Ongoing research by the Washington Wine Commission is attempting to answer that question. Mechanical harvesters were introduced in Washington as early as the 1960s. They now pick over 80% of the state’s vineyards, saving growers about $20m annually, according to a report in the Good Fruit Grower. Hand-harvesting in Washington costs between $500.00 and $1,000.00 per acre, depending on crop load and variety, compared to $200.00 to $400.00 for machine-harvesting.
The Washington project, which is not yet complete, is also looking closely at machine-pruning, another aspect of vineyard care where there is a shortage of skilled workers. Jim Harbertson, associate professor of oenology at Washington State University, is leading the experiment, which is being conducted on Syrah vines. “Previous studies have looked at the impact of mechanisation on yield and fruit quality, and measured basic fruit-ripening parameters, but few have looked at the impact on wine,” he said. Harbertson said it was essential to find if mechanisation, such as harvesting or pruning, had an adverse impact on wine quality.

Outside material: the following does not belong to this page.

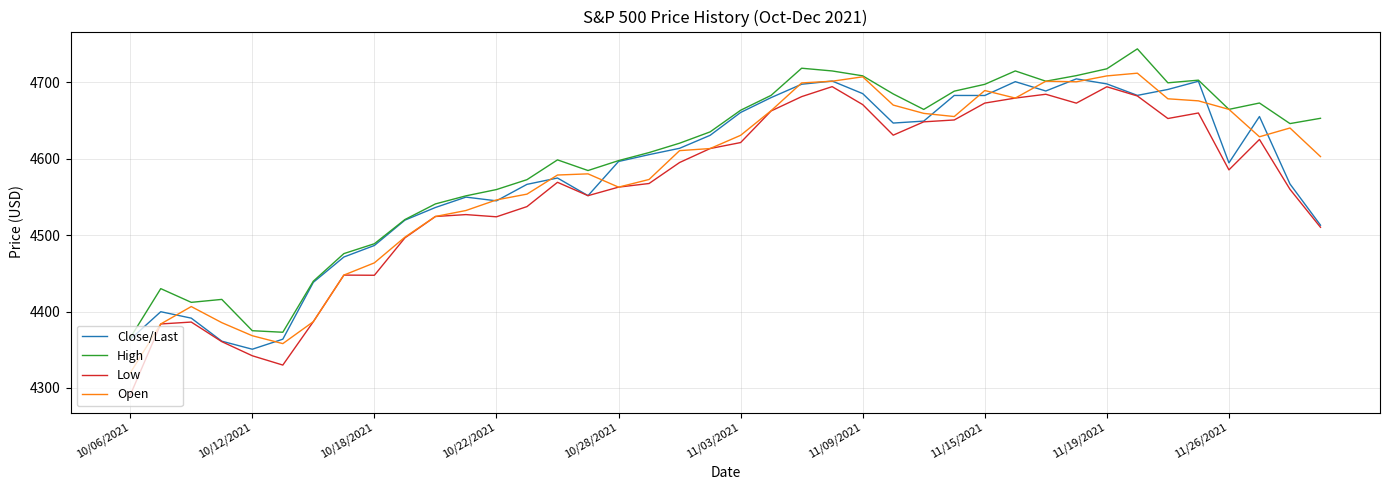

What is the highest value of the Low series?

4694.4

It could be that the answer is ‘yes and no’. Pam Starr is the co-owner and winemaker at Crocker & Starr Vineyards in Napa. She has a reputation as a terroir-driven winemaker. On the question of mechanisation and wine quality, her approach appeared to be pragmatic. “I am not sure how you separate wine quality and viticulture with regard to mechanical harvesting and ultra-premium wines.
However, as an example, I can say that wine quality is affected if a winemaker who has 100 acres of Chardonnay decides that those 100 acres are ready to harvest in a short window of time and very few bodies to accomplish the task. What is more important – missing the optimal ripeness window versus changing how the wine is produced with mechanically harvested fruit?”
Rob Harris of Price Family Vineyards, who has had experience with mechanical harvesting – although he is not currently involved in any machine-picking – said, “Some folks are still pretty ardent that any machine-harvest inherently takes away from the quality. They are stuck with decades-old visions of how older machines work and can’t wrap their brain around the improvements that have been made.”
Harris sees changes coming, however. “More and more folks are warming up to the possibility that there is going to be a need, economic or logistical, to move in the direction of mechanical harvest,” he said. “My personal thoughts are if a vineyard is designed right, built right, and farmed right, most things could be machine-harvested without a large detriment to quality.”
In California’s Central Valley there are robots planting lettuce seedlings and harvesting tomatoes and other crops. Other robots are driving cars in San Francisco. It is hardly a stretch to imagine that in the very near future, robots will carefully and tenderly harvest those Cabernet Sauvignon grapes that go into those $100.00-plus bottles of wine.
This article first appeared in Issue 2, 2017 of Meininger's Wine Business International.